● Try it
Please repeat the data below exactly, with the pictures removed.

● Data block
---

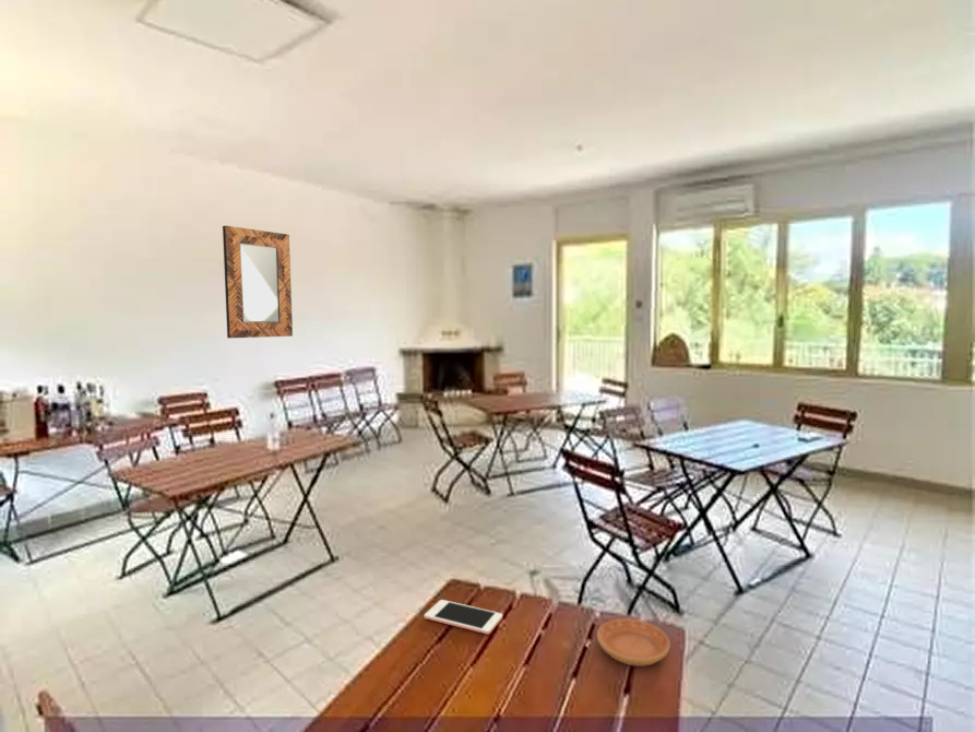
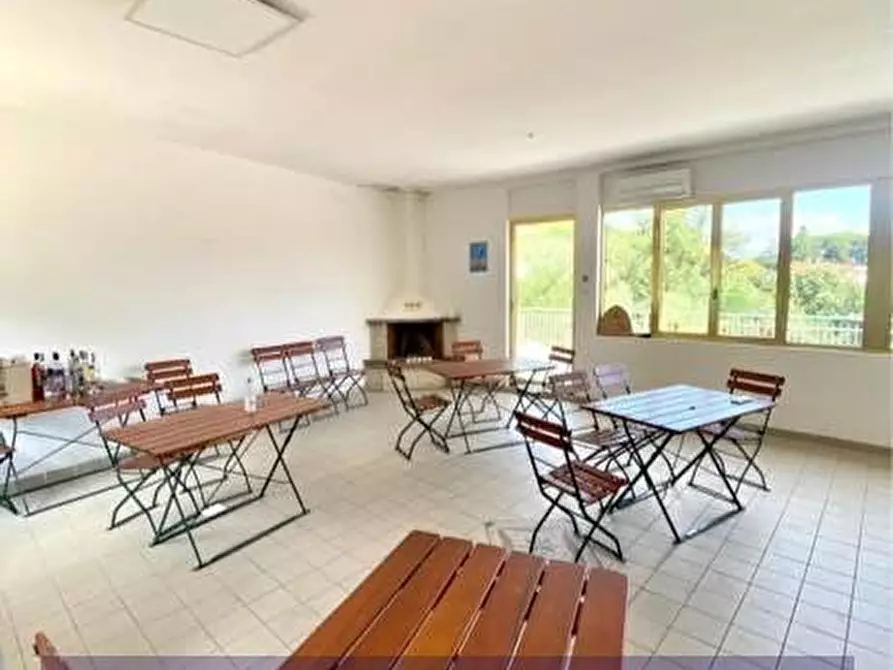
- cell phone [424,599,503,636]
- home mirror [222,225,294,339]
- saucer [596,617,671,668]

---

● Output
- cell phone [424,599,503,636]
- home mirror [222,225,294,339]
- saucer [596,617,671,668]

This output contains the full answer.